Não me parece que todo esse recurso [movimentado] veio de combustível. Pode ser uma lavagem de dinheiro que envolve outras coisas. Eu tenho praticamente certeza porque teve outras frentes nessa operação aí que a gente foi modelando para chegar nesse foco.
A gente tá falando basicamente de tráfico de drogas?
Eu preferiria não dizer, até porque não é minha competência dizer isso. O que a Receita detecta são movimentações sem origem.
O sr. se surpreendeu, como secretário da Receita, com a presença de grandes empresas no mercado financeiro, como a Reag, que foi alvo de busca e apreensão na operação?

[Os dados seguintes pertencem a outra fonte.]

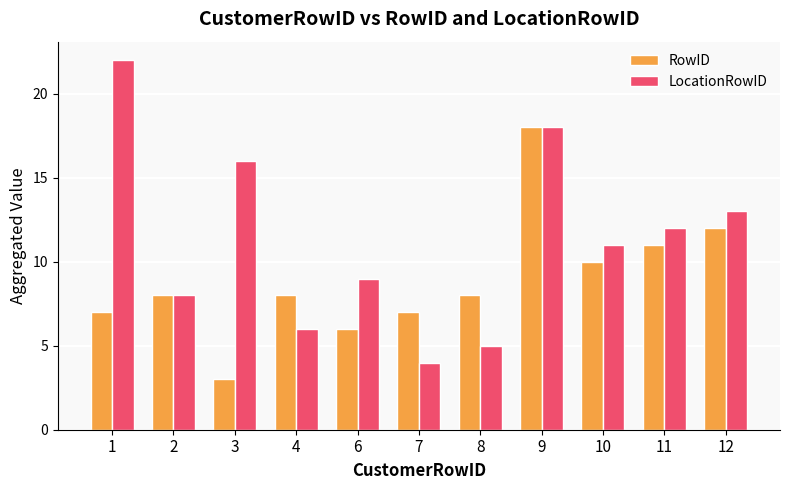

What is the value of the RowID bar at the 6th from the left?

7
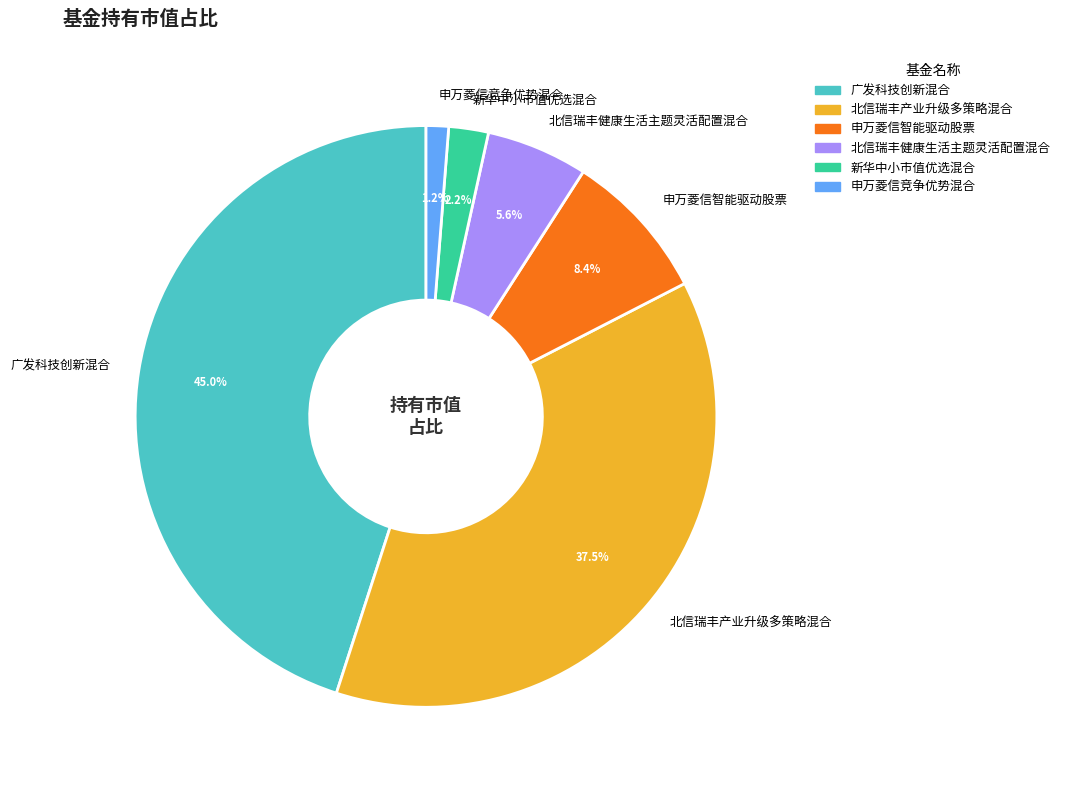

Which has a higher value, 广发科技创新混合 or 新华中小市值优选混合?

广发科技创新混合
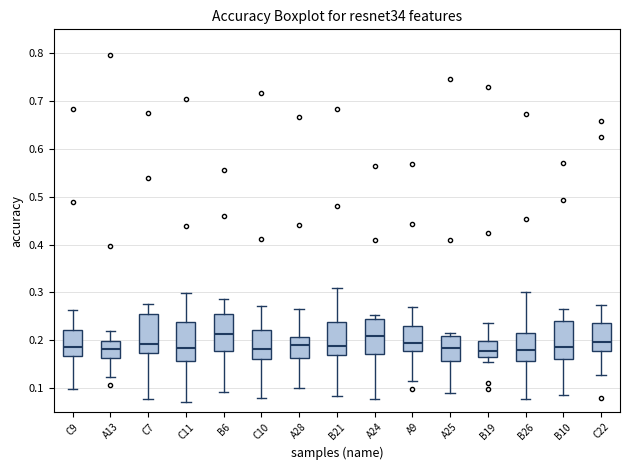

Reading left to right, transcribe this box plot: for each box, give where its median line is, the range the box spans, and where its two whiskers end, as read against the y-axis. The values are not printed on the chart, so give them approximately, as read against the axis.

C9: median 0.19, box 0.17 to 0.22, whiskers 0.10 to 0.26
A13: median 0.18, box 0.16 to 0.20, whiskers 0.12 to 0.22
C7: median 0.19, box 0.17 to 0.26, whiskers 0.08 to 0.28
C11: median 0.18, box 0.16 to 0.24, whiskers 0.07 to 0.30
B6: median 0.21, box 0.18 to 0.26, whiskers 0.09 to 0.29
C10: median 0.18, box 0.16 to 0.22, whiskers 0.08 to 0.27
A28: median 0.19, box 0.16 to 0.21, whiskers 0.10 to 0.27
B21: median 0.19, box 0.17 to 0.24, whiskers 0.08 to 0.31
A24: median 0.21, box 0.17 to 0.24, whiskers 0.08 to 0.25
A9: median 0.19, box 0.18 to 0.23, whiskers 0.12 to 0.27
A25: median 0.18, box 0.16 to 0.21, whiskers 0.09 to 0.21 (just above the box's upper edge)
B19: median 0.18, box 0.17 to 0.20, whiskers 0.16 to 0.24
B26: median 0.18, box 0.16 to 0.22, whiskers 0.08 to 0.30
B10: median 0.19, box 0.16 to 0.24, whiskers 0.09 to 0.27
C22: median 0.20, box 0.18 to 0.24, whiskers 0.13 to 0.27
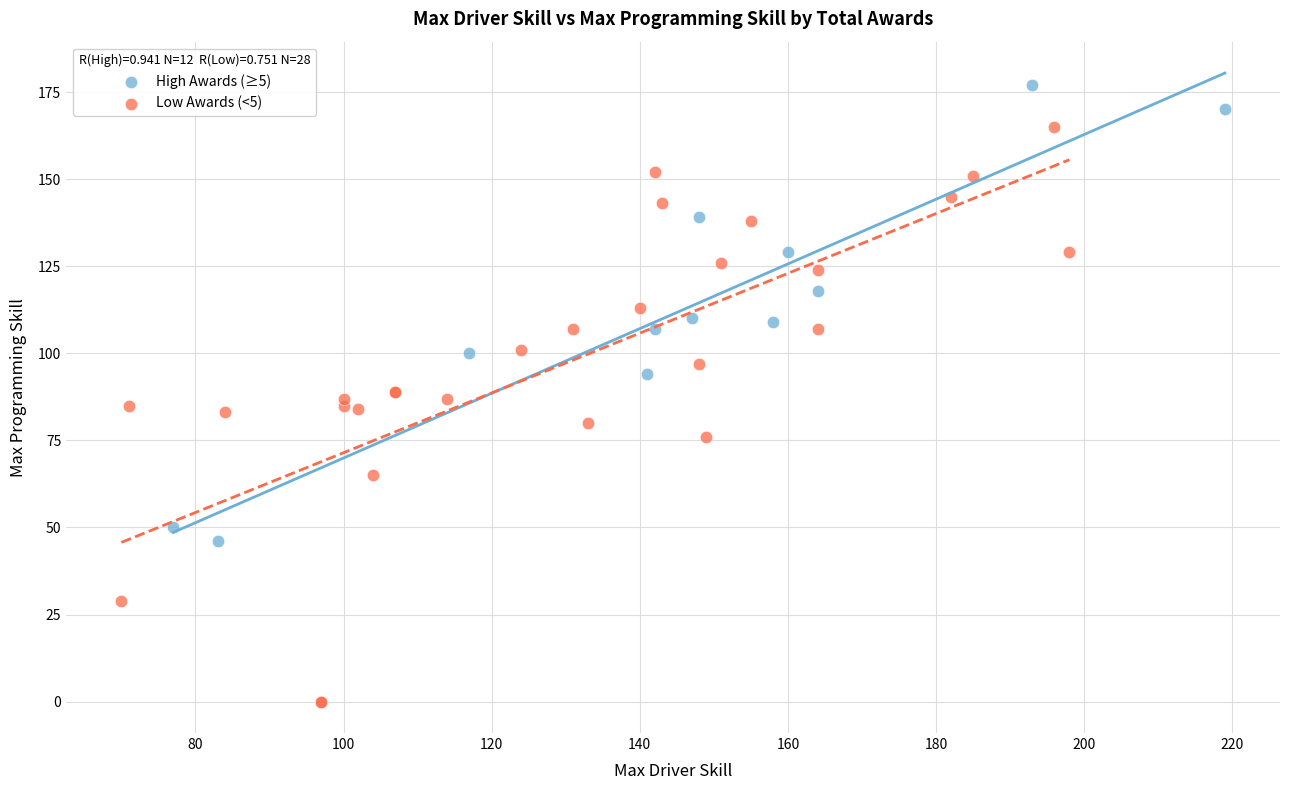

Which series contains the lowest Y value?

Low Awards (<5)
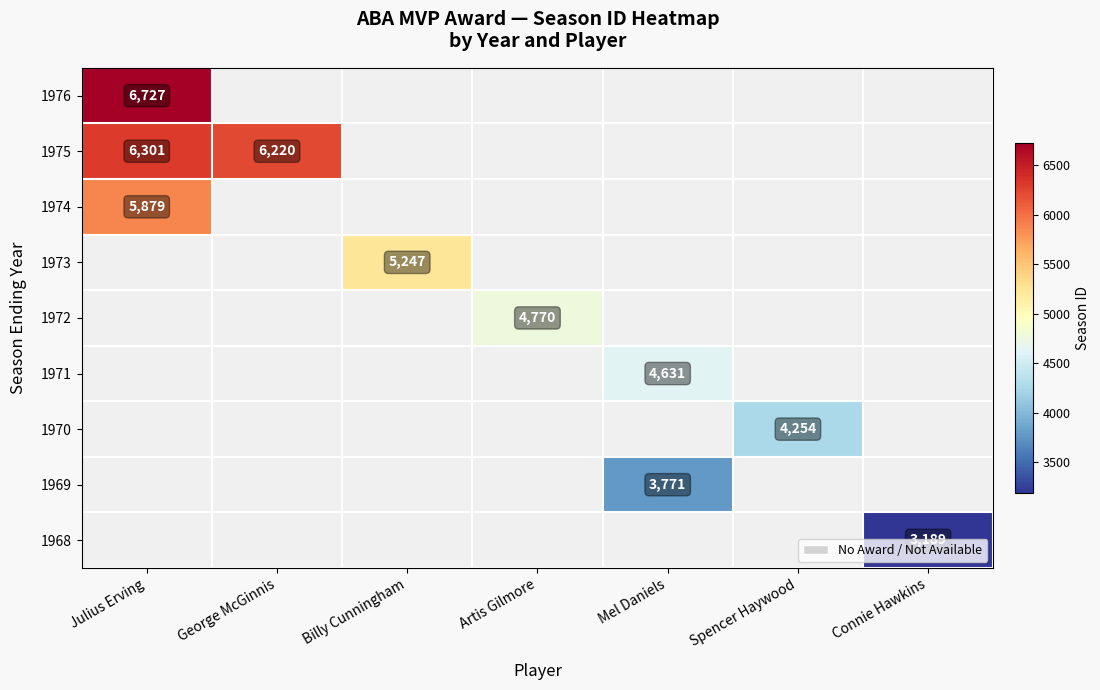

Is it true that 1970 equals 4254 at Spencer Haywood?

True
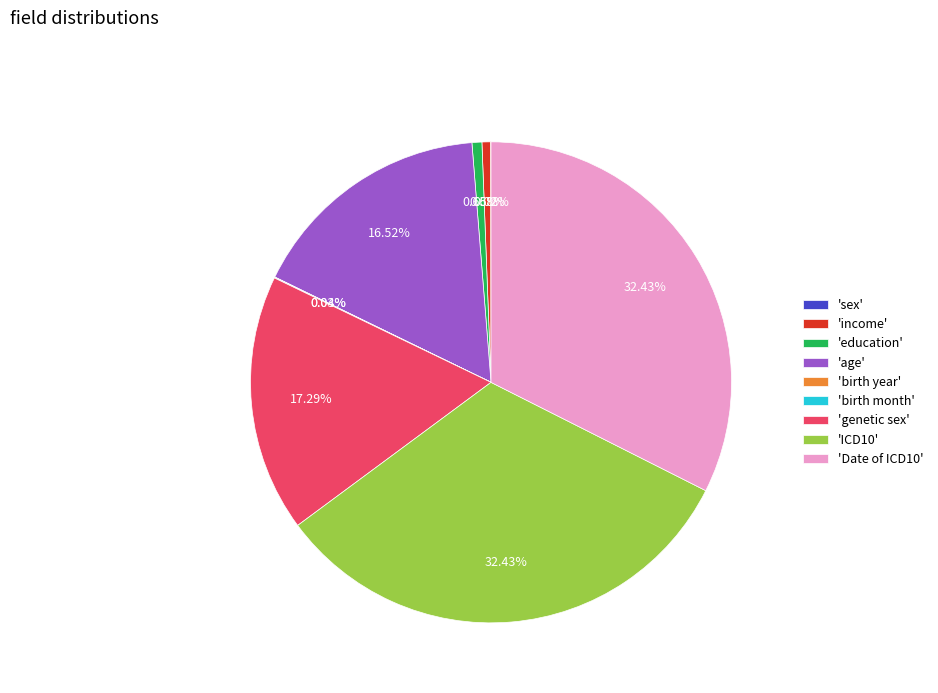

What is the ratio of the value at 'age' to the value at 'ICD10'?

0.5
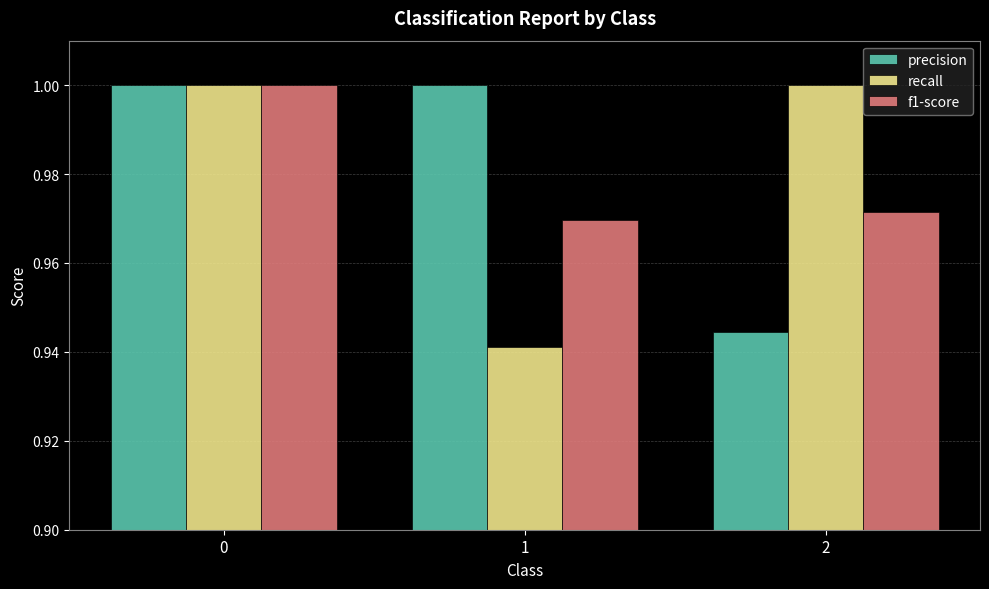

What is the sum of the precision values at 0 and 2?

1.9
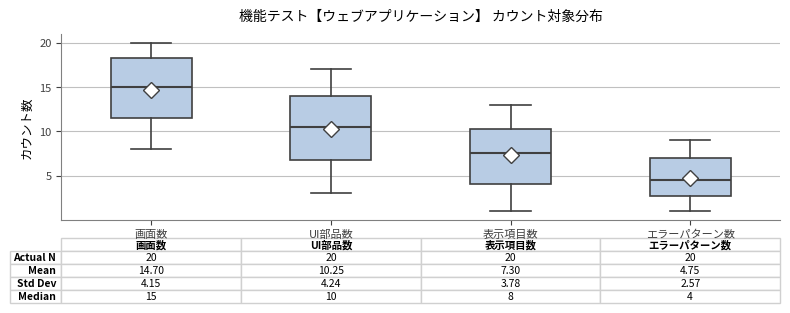

Which box has the lowest median line?

エラーパターン数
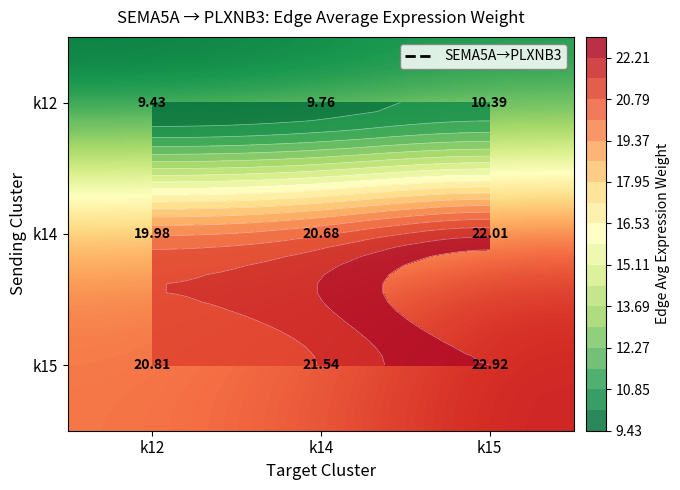

What value does the k15 series have at k14?

21.5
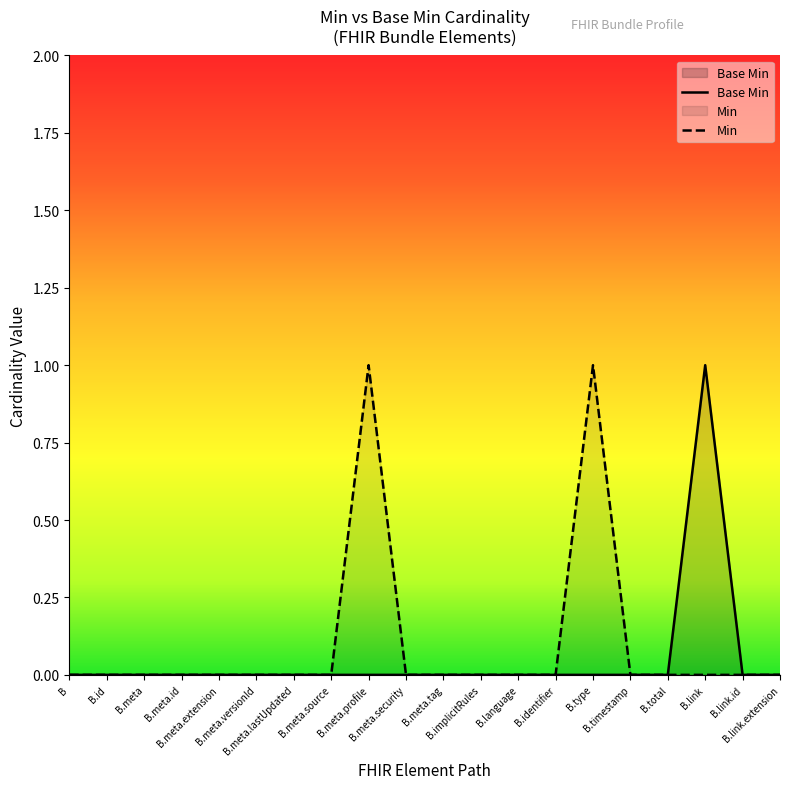

The value at B.link.extension is -1. True or false?

False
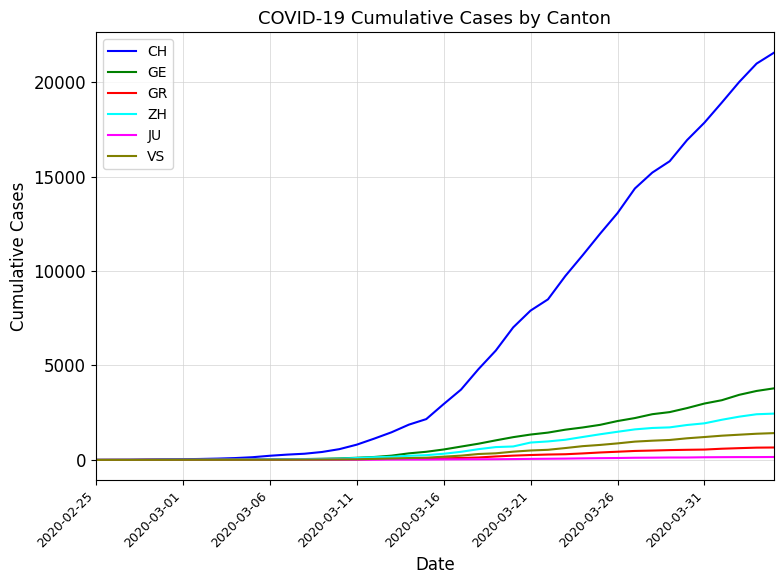

Is this an area chart (filled region under the line)?

No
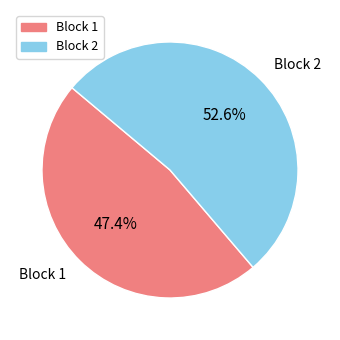

To the nearest percent, what percentage of the pie is Block 2?

53%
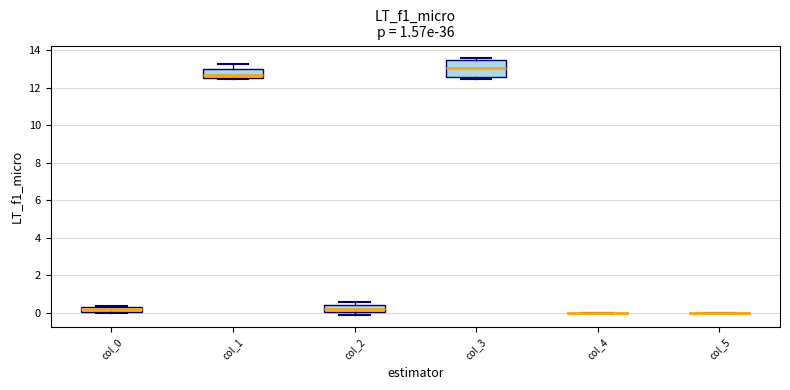

Where does the median line of the box for col_0 sit on the y-axis? The values are not printed on the chart, so give them approximately, as read against the axis.

0.2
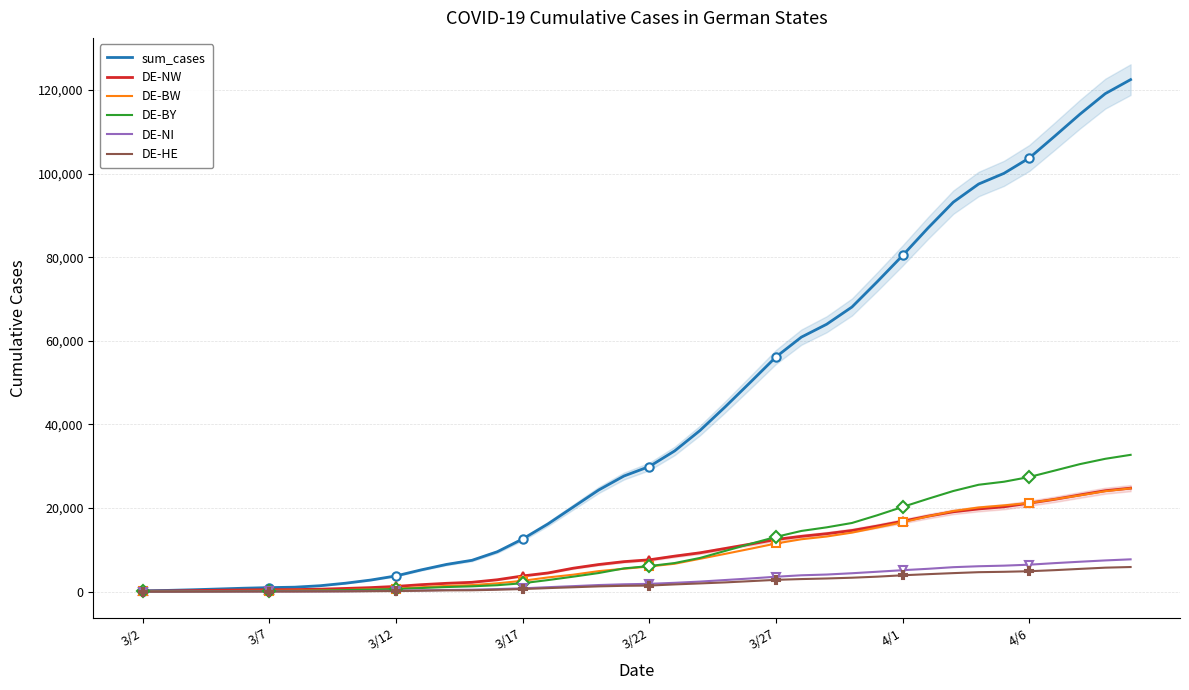

Where is DE-NI nearest to the value 3863?

26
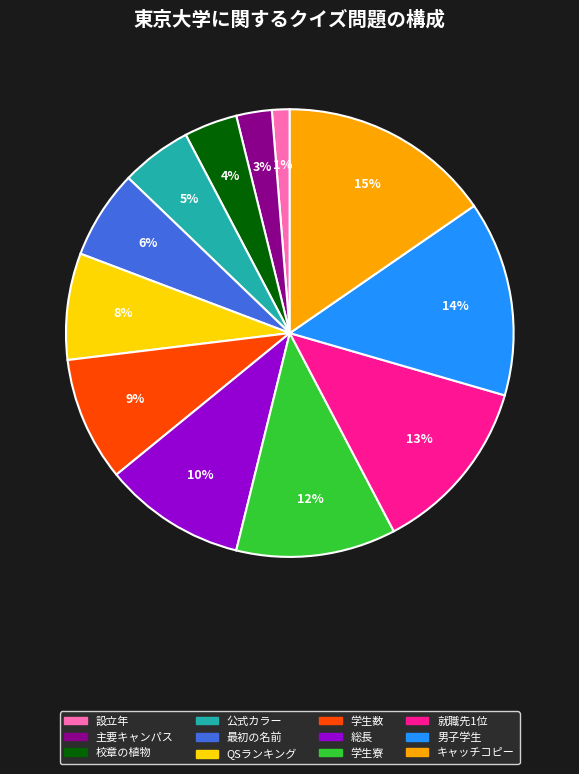

To the nearest percent, what is the difference between the キャッチコピー and 設立年 slice percentages?

14%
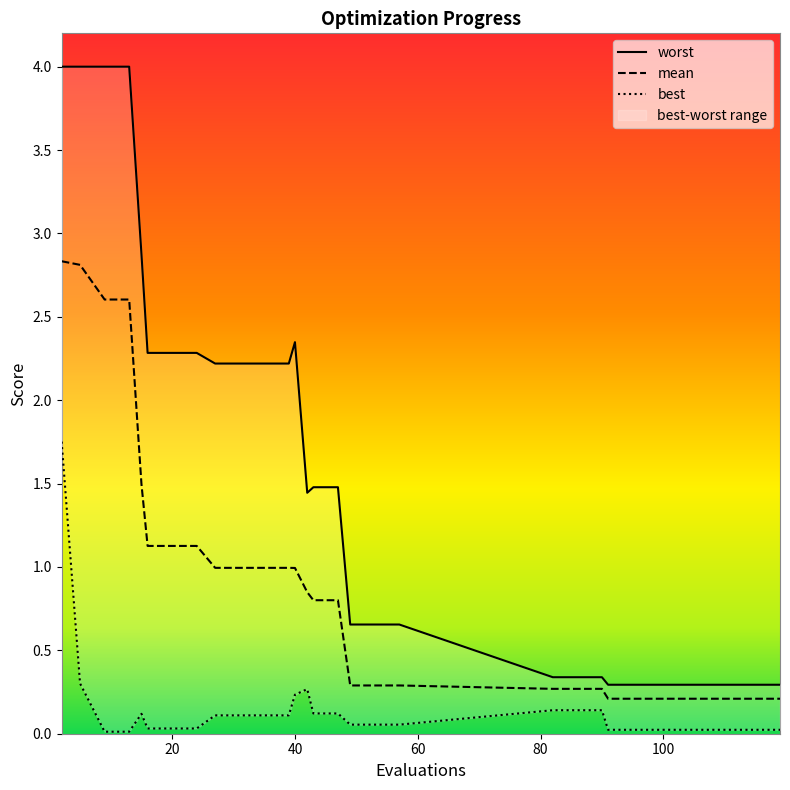

At which category is the sum across all series the highest?

2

Eu não vou falar de empresas especificamente. Mas posso dizer que, até por conversar com o pessoal da equipe de fraude, nós sabíamos que poderia ter essa inserção, mas surpreendeu o tamanho. Eu imaginava, antes de ter os dados concretos, que seria algo mais pulverizado
Alguns parlamentares dizem que o projeto do governo de corte linear de 10% nas isenções fiscais chegou muito pesado ao Congresso e pode ser desidratado. Qual é a perspectiva?
Olha, eu não vejo isso, sinceramente, como um projeto do governo não. Isso é um pacto do Executivo com o Legislativo.
RAIO-X | Robinson Barreirinhas, 50 Secretário da Receita Federal desde janeiro de 2023. Foi secretário de Negócios Jurídicos da prefeitura de São Paulo, procurador-geral do município e chefe da Procuradoria da Fazenda junto ao Tribunal de Contas do Município de São Paulo. Graduado em direito e especialista em direito tributário.